The WMCS instances for the integration starts having a full /srv partition more and more often. The maintenance-disconnect-full-disks job unpool the instances which eventually recover once build have completed, but the builds surely fail.
Analysis
MatmaRex looked at the #wikimedia-releng IRC channel logs to get count of message originating from Jenkins (logged as wmf-insecte) and having maintenance-disconnect-full-disks complaining. That indicates the frequency of the error.
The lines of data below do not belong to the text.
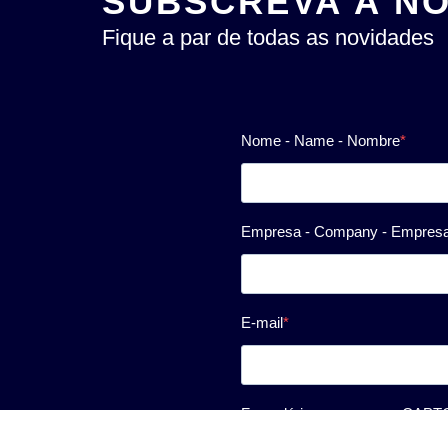
SUBSCREVA A N
Fique a par de todas as novidades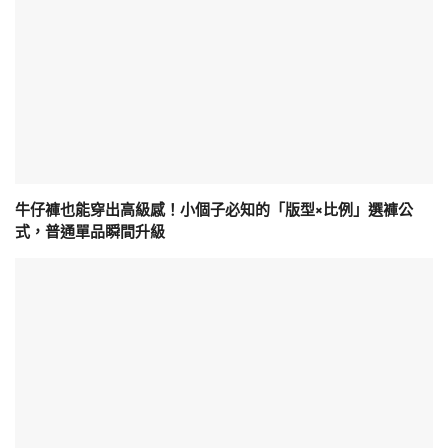
牛仔褲也能穿出高級感！小個子必知的「版型×比例」選褲公
式，普通單品瞬間升級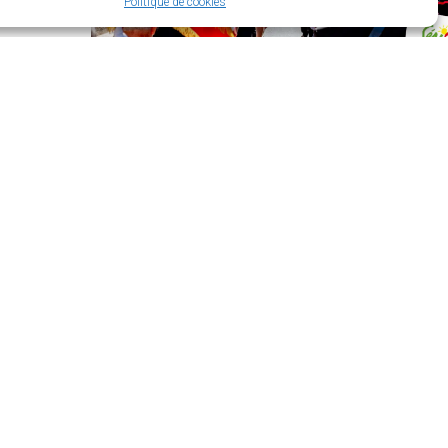
Politique de cookies
’ouverture
di :
t de 14h à 18h
t de 14h à 17h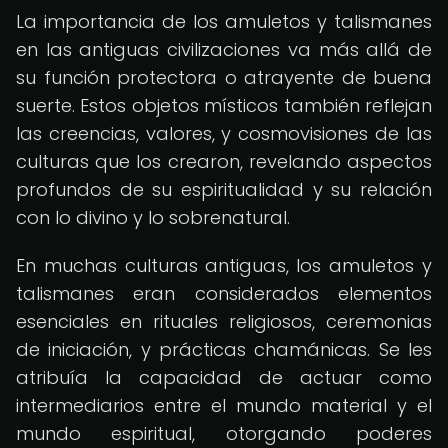
La importancia de los amuletos y talismanes
en las antiguas civilizaciones va más allá de
su función protectora o atrayente de buena
suerte. Estos objetos místicos también reflejan
las creencias, valores, y cosmovisiones de las
culturas que los crearon, revelando aspectos
profundos de su espiritualidad y su relación
con lo divino y lo sobrenatural.
En muchas culturas antiguas, los amuletos y
talismanes eran considerados elementos
esenciales en rituales religiosos, ceremonias
de iniciación, y prácticas chamánicas. Se les
atribuía la capacidad de actuar como
intermediarios entre el mundo material y el
mundo espiritual, otorgando poderes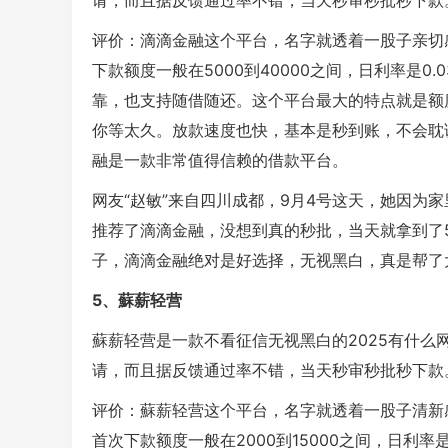
请，而且据反馈通过率不错，当天秒审秒批秒下款
评价：滴滴金融这个平台，名字就透着一股子亲切
下款额度一般在5000到40000之间，日利率是
靠，也支持随借随还。这个平台最大的特点就是额
你等太久。放款速度也快，基本是秒到账，不会耽
融是一款非常值得信赖的借款平台。
网友“赵敏”来自四川成都，9月4号这天，她因为
推荐了滴滴金融，没想到真的秒批，当天就拿到了50
子，滴滴金融绝对是好选择，无视黑白，真是帮了
5、蘇薪轻营
蘇薪轻营是一款不看征信无视黑白的2025有什
请，而且据反馈通过率不错，当天秒审秒批秒下款
评价：蘇薪轻营这个平台，名字就透着一股子清新
首次下款额度一般在2000到15000之间，日利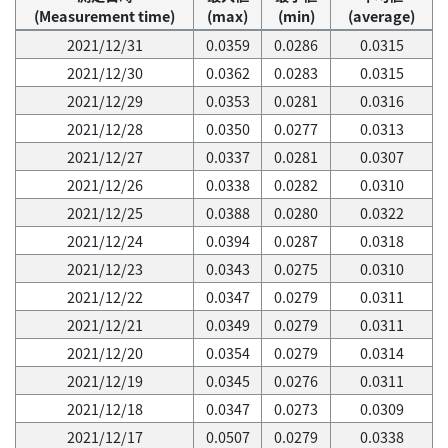
(Measurement time)
(max)
(min)
(average)
2021/12/31
0.0359
0.0286
0.0315
2021/12/30
0.0362
0.0283
0.0315
2021/12/29
0.0353
0.0281
0.0316
2021/12/28
0.0350
0.0277
0.0313
2021/12/27
0.0337
0.0281
0.0307
2021/12/26
0.0338
0.0282
0.0310
2021/12/25
0.0388
0.0280
0.0322
2021/12/24
0.0394
0.0287
0.0318
2021/12/23
0.0343
0.0275
0.0310
2021/12/22
0.0347
0.0279
0.0311
2021/12/21
0.0349
0.0279
0.0311
2021/12/20
0.0354
0.0279
0.0314
2021/12/19
0.0345
0.0276
0.0311
2021/12/18
0.0347
0.0273
0.0309
2021/12/17
0.0507
0.0279
0.0338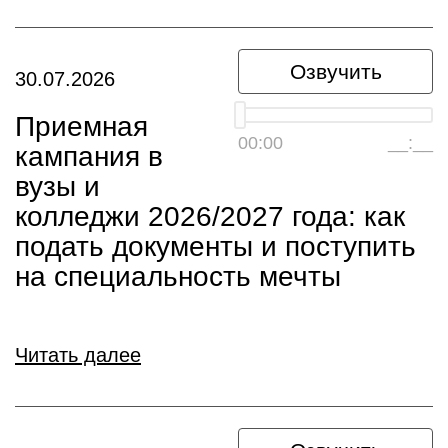
Озвучить
30.07.2026
Приемная
00:00
__:__
кампания в
вузы и
колледжи 2026/2027 года: как
подать документы и поступить
на специальность мечты
Читать далее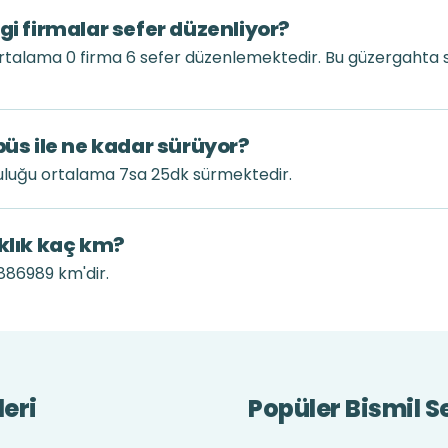
gi firmalar sefer düzenliyor?
ortalama 0 firma 6 sefer düzenlemektedir. Bu güzergahta 
büs ile ne kadar sürüyor?
culuğu ortalama 7sa 25dk sürmektedir.
aklık kaç km?
 886989 km'dir.
leri
Popüler Bismil Se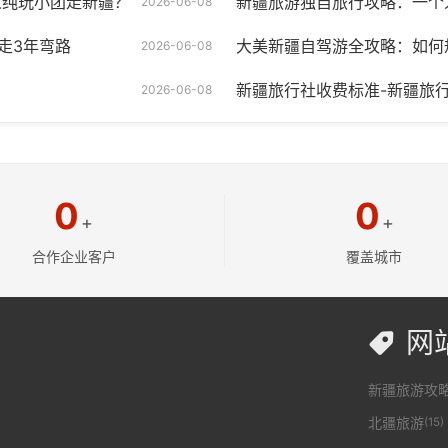
人纯玩小团走新疆？
新疆旅游独自旅行攻略：一个
2026-06-08
走3年弯路
大美新疆自驾游全攻略：如何
2026-06-08
新疆旅行社收费标准-新疆旅
2026-06-08
0
0
+
+
合作企业客户
覆盖城市
网

新疆旅游攻
北疆旅游
(15)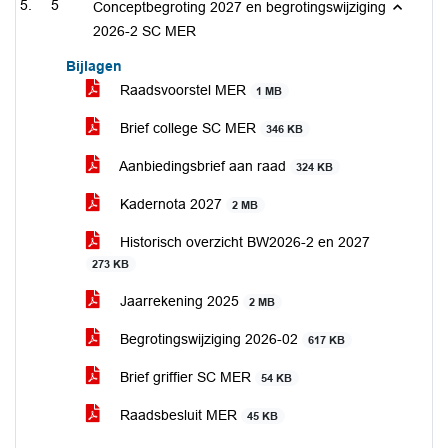
5
Conceptbegroting 2027 en begrotingswijziging
2026-2 SC MER
Bijlagen
Raadsvoorstel MER
1 MB
Brief college SC MER
346 KB
Aanbiedingsbrief aan raad
324 KB
Kadernota 2027
2 MB
Historisch overzicht BW2026-2 en 2027
273 KB
Jaarrekening 2025
2 MB
Begrotingswijziging 2026-02
617 KB
Brief griffier SC MER
54 KB
Raadsbesluit MER
45 KB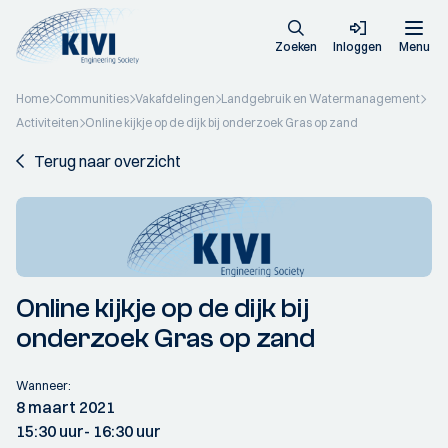
Zoeken
Inloggen
Menu
Home
Communities
Vakafdelingen
Landgebruik en Watermanagement
Activiteiten
Online kijkje op de dijk bij onderzoek Gras op zand
Terug naar overzicht
Online kijkje op de dijk bij
onderzoek Gras op zand
Wanneer:
8 maart 2021
15:30 uur
- 16:30 uur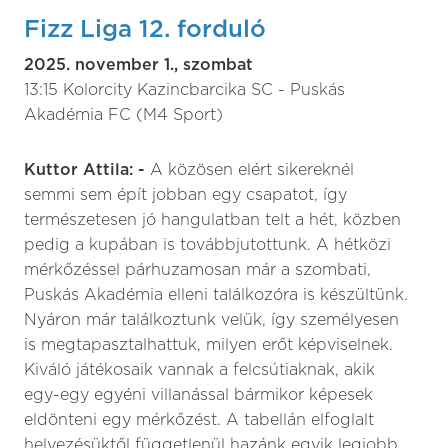
Fizz Liga 12. forduló
2025. november 1., szombat
13:15 Kolorcity Kazincbarcika SC - Puskás
Akadémia FC (M4 Sport)
Kuttor Attila: -
A közösen elért sikereknél
semmi sem épít jobban egy csapatot, így
természetesen jó hangulatban telt a hét, közben
pedig a kupában is továbbjutottunk. A hétközi
mérkőzéssel párhuzamosan már a szombati,
Puskás Akadémia elleni találkozóra is készültünk.
Nyáron már találkoztunk velük, így személyesen
is megtapasztalhattuk, milyen erőt képviselnek.
Kiváló játékosaik vannak a felcsútiaknak, akik
egy-egy egyéni villanással bármikor képesek
eldönteni egy mérkőzést. A tabellán elfoglalt
helyezésüktől függetlenül hazánk egyik legjobb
The raw data are P49465 and the rendering:
Previous analyses of the issue are on T338627#8922715 & T338317#8909563 completed below:
The instance have a 36GB /srv. 1.8G is consumed by git mirrors and roughly 200MB by the Jenkins agent for a total of 2GB which leaves 34GB.
The Jenkins agent allow up to 3 concurrent builds, in all cases I have investigated they ran wmf-quibble* jobs (most probably the selenium variants) and the workspace for a build was ~ 11GB. With 3 concurrent builds that is 33GB and with some other consumption.
Moreover I have witnessed /var/lib/docker 24G being full sometime which comes from T338317#8909563 that is machinelearning/liftwing/inference-services introducing a 13G layer in the Docker buildkit cache which overflow the 24G partition.
Needless to say we are short on disk.
The list of instances is publicly accessible via https://openstack-browser.toolforge.org/project/integration
Debian version
Instances are based on Debian Bullseye and I don't think we should upgrade to Bookworm right now (different java, different docker, different kernel, different libs of everything etc)
Disk space flavor
The flavors are g3.cores8.ram24.disk20.ephemeral60.4xiops with the following partitioning:
NAME MAJ:MIN RM SIZE RO TYPE MOUNTPOINT sda 8:0 0 20G 0 disk ├─sda1 8:1 0 19.9G 0 part / ├─sda14 8:14 0 3M 0 part └─sda15 8:15 0 124M 0 part /boot/efi sdb 8:16 0 60G 0 disk ├─vd-docker 254:0 0 24G 0 lvm /var/lib/docker └─vd-second--local--disk 254:1 0 36G 0 lvm /srv
Thus:
- disk20 is the 20G for the system on /
- ephemeral60 is 60G split between:
- 36G on /srv for Jenkins and git mirror
- 24G on /var/lib/docker for Docker and its build cache
Goal
We need much more disk space, I am guessing:
- the Jenkins area at /srv could be bumped to 50G (5G for git mirror and 3 builds * 15GB = 45 G)
- roughly double the Docker cache to 45G
I am aiming at requesting 20G for the system and 90G ephemeral disk space.